Ooh, I love post. One advantage to living here is the extra excitement that builds on the walk down the drive to the postbox. Nobody in Ireland seems to have a letterbox in their front door. They all have a lovely little tin box thing on the front gate that you have to open with a key. A key! Hubby hates post because he gets all the bills and crap, so I get the special job of walking down and emptying the post box. Sometimes it’s even a parcel. I reallylove a parcel. I must be the only 38 year old woman who still gets excited opening her pressies on her birthday (and I got some right corkers this year). I am also lucky to have incredibly thoughtful parents. Me Ma sends little cards and letters (often with a very welcome €10 for the boys) and The Disreputable One will often send jokes and stuff to the boys, and cut clippings out of the newspaper about things that he thinks will interest me. A recent photocopy of an article about censorship in Ireland being a good example: did you know that as late as 1967 (when the Censorship ofPublications Act was finally reformed) Ireland had probably the toughest censorship laws in the ’free’ world?

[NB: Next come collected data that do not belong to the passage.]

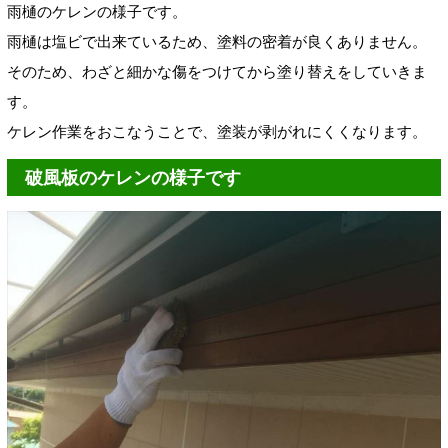
雨樋のケレンの様子です。
雨樋は塩ビで出来ているため、塗料の密着が良くありません。
そのため、わざと細かな傷をつけてから塗り替えをしていきま
す。
ケレン作業をおこなうことで、塗装が剥がれにくくなります。
破風板のケレンの様子です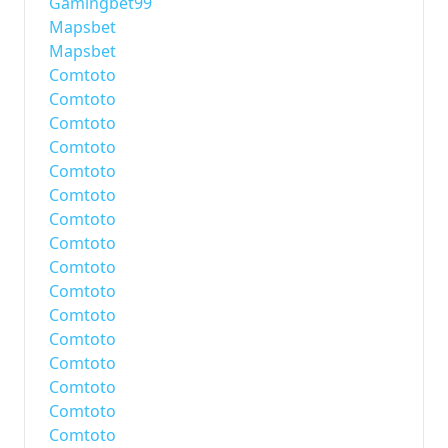
Gamingbet99
Mapsbet
Mapsbet
Comtoto
Comtoto
Comtoto
Comtoto
Comtoto
Comtoto
Comtoto
Comtoto
Comtoto
Comtoto
Comtoto
Comtoto
Comtoto
Comtoto
Comtoto
Comtoto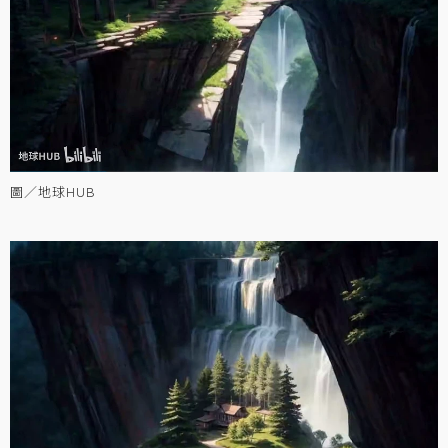
圖／地球HUB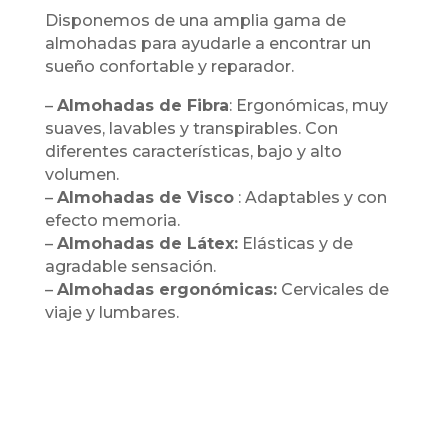
Disponemos de una amplia gama de
almohadas para ayudarle a encontrar un
sueño confortable y reparador.
–
Almohadas de Fibra
: Ergonómicas, muy
suaves, lavables y transpirables. Con
diferentes características, bajo y alto
volumen.
–
Almohadas de Visco
: Adaptables y con
efecto memoria.
–
Almohadas de Látex:
Elásticas y de
agradable sensación.
–
Almohadas ergonómicas:
Cervicales de
viaje y lumbares.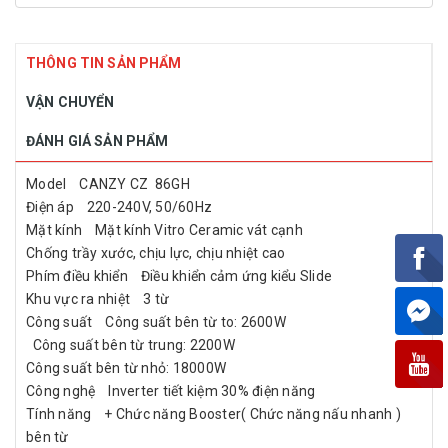
THÔNG TIN SẢN PHẨM
VẬN CHUYỂN
ĐÁNH GIÁ SẢN PHẨM
Model CANZY CZ 86GH
Điện áp 220-240V, 50/60Hz
Mặt kính Mặt kính Vitro Ceramic vát cạnh
Chống trầy xước, chịu lực, chịu nhiệt cao
Phím điều khiển Điều khiển cảm ứng kiểu Slide
Khu vực ra nhiệt 3 từ
Công suất Công suất bên từ to: 2600W
Công suất bên từ trung: 2200W
Công suất bên từ nhỏ: 18000W
Công nghệ Inverter tiết kiệm 30% điện năng
Tính năng + Chức năng Booster( Chức năng nấu nhanh )
bên từ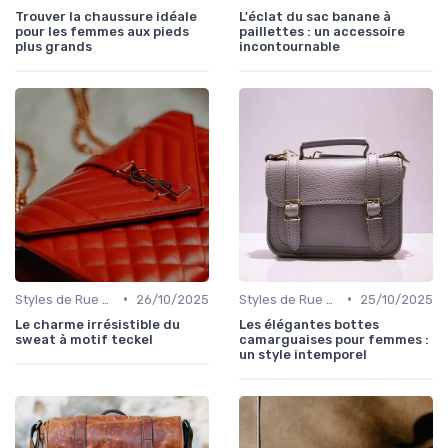
Trouver la chaussure idéale
L'éclat du sac banane à
pour les femmes aux pieds
paillettes : un accessoire
plus grands
incontournable
•
•
Styles de Rue et Looks du Moment
26/10/2025
Styles de Rue et Looks du Moment
25/10/2025
Le charme irrésistible du
Les élégantes bottes
sweat à motif teckel
camarguaises pour femmes :
un style intemporel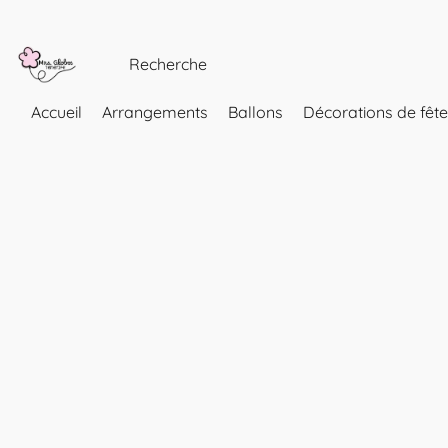
Accueil
Arrangements
Ballons
Décorations de fête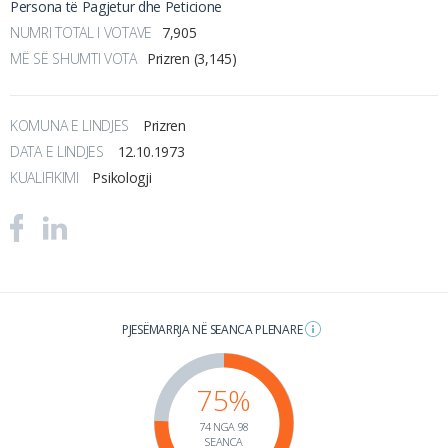
Persona të Pagjetur dhe Peticione
NUMRI TOTAL I VOTAVE
7,905
MË SË SHUMTI VOTA
Prizren (3,145)
KOMUNA E LINDJES
Prizren
DATA E LINDJES
12.10.1973
KUALIFIKIMI
Psikologji
PJESËMARRJA NË SEANCA PLENARE
75%
74 NGA 98
SEANCA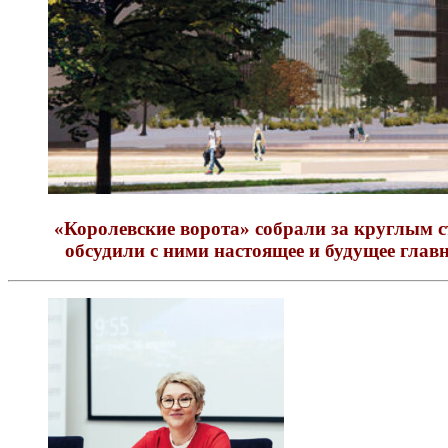
«Королевские ворота» собрали за круглым 
обсудили с ними настоящее и будущее гла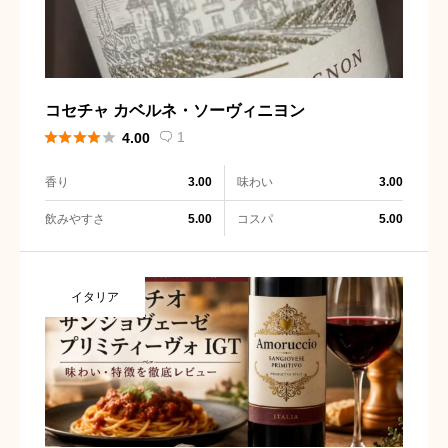
コセチャ カベルネ・ソーヴィニヨン





1
4.00

香り
味わい
3.00
3.00
飲みやすさ
コスパ
5.00
5.00
イタリア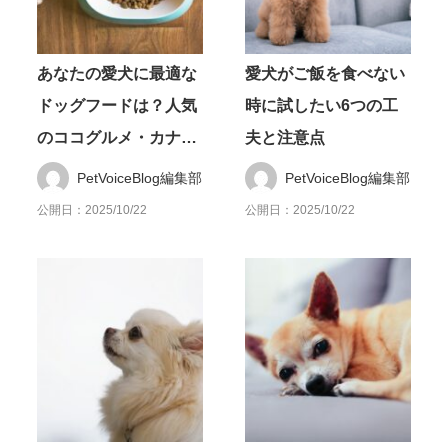
あなたの愛犬に最適な
愛犬がご飯を食べない
ドッグフードは？人気
時に試したい6つの工
のココグルメ・カナガ
夫と注意点
ン・アカナを比較
PetVoiceBlog編集部
PetVoiceBlog編集部
公開日：2025/10/22
公開日：2025/10/22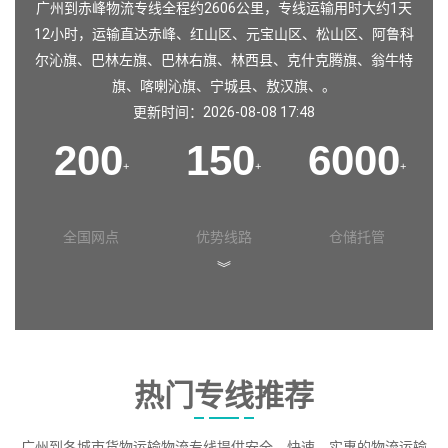
广州到赤峰物流专线全程约2606公里，专线运输用时大约1天
12小时，运输直达
赤峰
、
红山区
、
元宝山区
、
松山区
、
阿鲁科
尔沁旗
、
巴林左旗
、
巴林右旗
、
林西县
、
克什克腾旗
、
翁牛特
旗
、
喀喇沁旗
、
宁城县
、
敖汉旗
、。
更新时间：2026-08-08 17:48
200
150
6000
+
+
+
全国网点
优势线路
仓储托管
︾
热门专线推荐
广州到各城市货物运输物流专线提供安全、快速、实惠的物流运输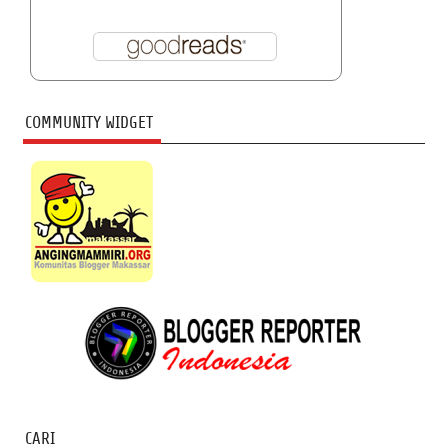
COMMUNITY WIDGET
CARI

And did you also know that the list of authors whose books were banned by the Irish Censorship of Publications Board included Hemingway, Steinbeck, Shaw and even Raymond Chandler (my goodness, how did the people of Ireland live without Philip Marlowe?)? Anyhoo, digressing. The point is that my Disreputable Dad knew instantly that I’d like it, and was kind enough to stick it in the post. Ripping it open and reading it as I wound my way back up the drive absolutely made my morning – like a little chat with the aul’ boy even though he’s not here.
One downside of this love of parcels is a serious Ebay addiction that knows no bounds. This, though, combined with the memory of a goldfish, means that I’m permanently pleasantly surprised by my purchases. I’ve been trying to cut back, as you know, but this morning even our seriously overworked Postie had to admit defeat and leave one of those little yokes in the box that means you have to pop to the Post Office and pick up your bulky items (I love those too).
Four parcels offered up such wonders as ‘The Water Boy’ DVD (LOVE that film: ‘Youuu can doooo it!’), a DVD of the original ‘Italian Job’ which I really want the boys to see (‘you were aownly suppaowsed to blaow the blardy doors off!’), a copy of Helena Frith Powell’s ‘Two Lipsticks and a Lover’ which I’ve wanted for ages (I just really need to learn the secrets of Parisian women), and the pièce de résistance: a signed copy of Nigel Slater’s ‘Eating for England’. I just love a deliciously new pile of books by the side of my bed. And you can almost guarantee that by the time the pile’s back down to two or three, the ‘To Do’ list in my phone will have another huge list of books and films that I’ve read about, or been recommended, or just remembered that I liked, and after a couple of glasses of Merlot and a lubly Ebay session, the little tin box at the end of the drive will be full again. Bliss.